What ligaments exist in the liver
Falciform ligament - anterior fold of peritoneum
Ligamentum teres – umbilical vein foetal remnant
How are the lobes of the liver seperarated
Left and right lobes separated by the middle hepatic vein extending from left IVC to the gallbladder
Describe the inflow and outlow if hepatic blood
Inflow of blood – 25% arterial blood via hepatic artery – support demands of high metabolic activity of hepatocytes
75% mixed venous by portal vein – contains toxins, waste and nutrients for processing
Outflow via left, middle and right hepatic veins which join into the ICV and go towards heart directly
Describe the segmentation of liver components
8 Segments, 1 behind hepatic portal vein but in front of ICV, Left side consists of 234 in a clockwise projection and 5678 on right side
Describe the structure of a hepatic lobule
Hepatic lobule Hexagonal structural unit of liver tissue Each corner consists of a portal triad Links with 3x adjacent lobules Centre of liver lobule is a central vein ' Collects blood from hepatic sinusoids hepatic veins systemic venous system ' Within lobule rows of hepatocytes Each has sinusoid-facing side & bile canaliculi- facing side
Describe the structure of a portal triad
Portal triad
Branch of hepatic artery
Brings Oz-rich blood into liver to support hepatocytes
energy demands
Branch of portal vein
Mixed venous blood from GIT (nutrients, bacteria &
toxins) and spleen (waste products)
Hepatocytes process nutrients, detoxify blood & excrete
waste
• Bile duct
Bile produced by hepatocytes drains into bile canaliculi
Coalesce with cholengeocyte-lined bile ducts around
lobule perimeter
Describe the structure of a hepatic acinus
Hepatic acinus Functional unit of liver
Hard to define anatomically cf hepatic lobule
Consists of two adjacent 1/6th hepatic lobules
Share 2x portal triads
Extend into hepatic lobules as far as central vein
Why is the acinus important?
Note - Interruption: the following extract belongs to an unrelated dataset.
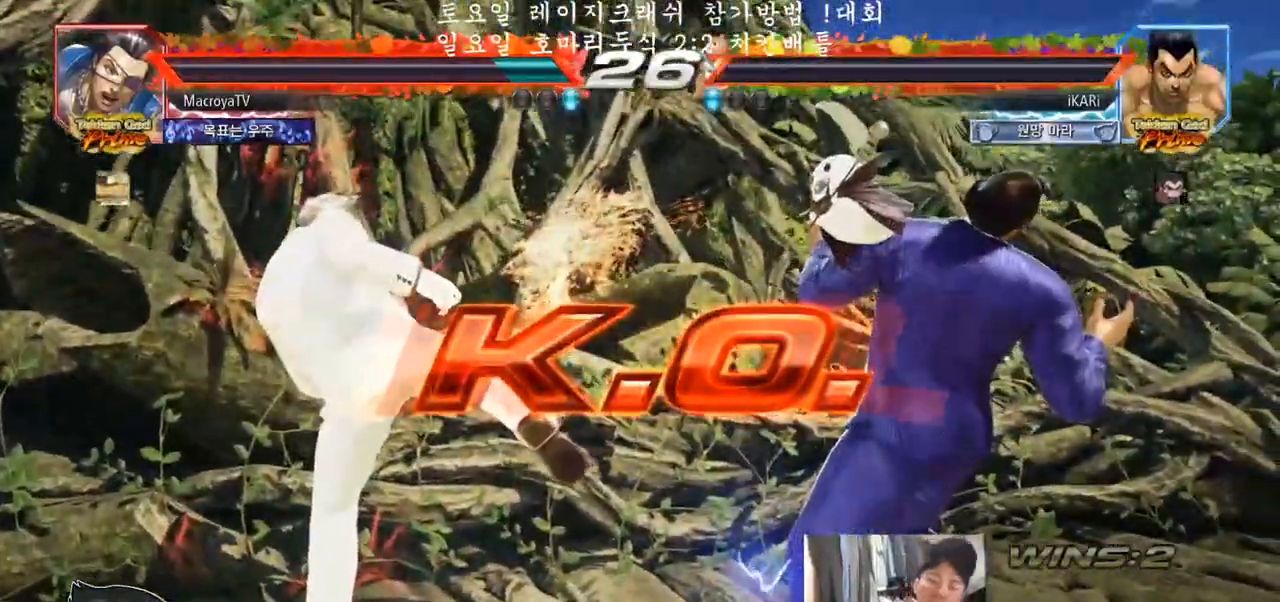
{"buttons": [], "left_stick": "center", "events": []}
Explain answer
Allows for the Three zone model
Blood into hepatic acinus via Point A (portal triad)
Blood drains out of hepatic acinus via Point B (central vein)
Hepatocytes near outer hepatic lobule(zone 1) receive early exposure to blood contents:
Good components (O2)
Bad components (toxins)
Acinus split into 3x regions
Zone 1 – O2 ↑, Toxin risk ↑
Zone 2 – O2 →, Toxin risk →
Zone 3 – O2 ↓, Toxin risk ↓
Sinusoidal endothelial cells
Sinusoidal endothelial cells
No basement membrane
Fenestrated (discontinuous endothelium)
Allow lipids & large molecule movement to and from hepatocytes
Kuppfer cells
Kuppfer cells Sinusoidal macrophage cells Attached to endothelial cells Phagocystosis Eliminate & detoxify substances arriving in liver from portal circulation
Hepatic stellate cells
Hepatic stellate cells
(Ito; perisinusoidal)
Exist in dormant state
Store vit A in liver cytosolic droplets
Activated (fibroblasts) in response to liver damage
Proliferate, chemotactic & deposit collagen in ECM
Hepatocyte
Hepatocyte
80% of liver mass
Cubical
Synthesis e.g. albumin, clotting factors & bile salts
Drug metabolism
Receive nutrients & building blocks from sinusoids
Cholangiocyte
Cholangiocyte
Secrete HCO3- & H2O into bile
Functions of hepatocytes
Numerous functions including:
Metabolic & catabolic functions: synthesis & utilization of carbohydrates, lipids and proteins.
Secretory & excretory functions: synthesis & secretion of proteins, bile and waste products.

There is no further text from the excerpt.